Levy and Barkat donned aprons on Monday afternoon in the kitchen of Ma’agal to highlight the center’s unique location and successes while they cooked a meal of “meatball surprises,” meatballs with bits of fried cauliflower or sweet potato inside, a dish that Levy used early in the MasterChef season.

“I want to show kids that there’s a beautiful life without drugs,” he said.

Though Barkat said he is more of a barbecue man than a cook, he enthusiastically chopped cauliflower and eggplant along with Levy as he stressed the importance of saving the Jerusalem facility.

“We must ensure that Ma’agal continues the path it started years ago and enables young people from around Jerusalem and everywhere around the country to rehabilitate themselves,” he said. “It’s wrong to close something that’s not broken,” Barkat added, citing the center’s successes over the years.

One of the teenagers at the center said it was “really cool” to see Levy cook for them after months of watching him on TV, though he was worried about the future.

“If they close this place, I am going to die,” said the resident.

“This is my second time here, the first time I was not here with my whole heart, and when I got out I understood that this place can save my life,” he said, adding that closing the center would be sending the teenagers back into the streets to continue abusing substances.

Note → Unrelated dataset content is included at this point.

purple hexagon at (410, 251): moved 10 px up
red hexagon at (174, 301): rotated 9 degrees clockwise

“I take my hat off to [the teenagers here], to come for treatment at such a young age,” said Levy. “They know they’re on the right path and this is the only place that can help them.” Levy recalled that even though his mother fought tirelessly to save him from substance abuse, waiting outside at all hours of the night for him to come home and begging him to stop, she was powerless to help and he needed professional help. Levy has credited cooking with helping him to rehabilitate.

“To cook is to get away from all the troubles they’re going through during the day,” echoed Levy. “They’re cooking and they’re getting out all the thoughts and the things they don’t want to deal with now, so cooking for them is therapy.”

Levy added that Mayor Barkat was a decent chef.

“If he wants to change professions, I’ll hire him for sure,” he said.

Judy Siegel-Itzkovich contributed to this report.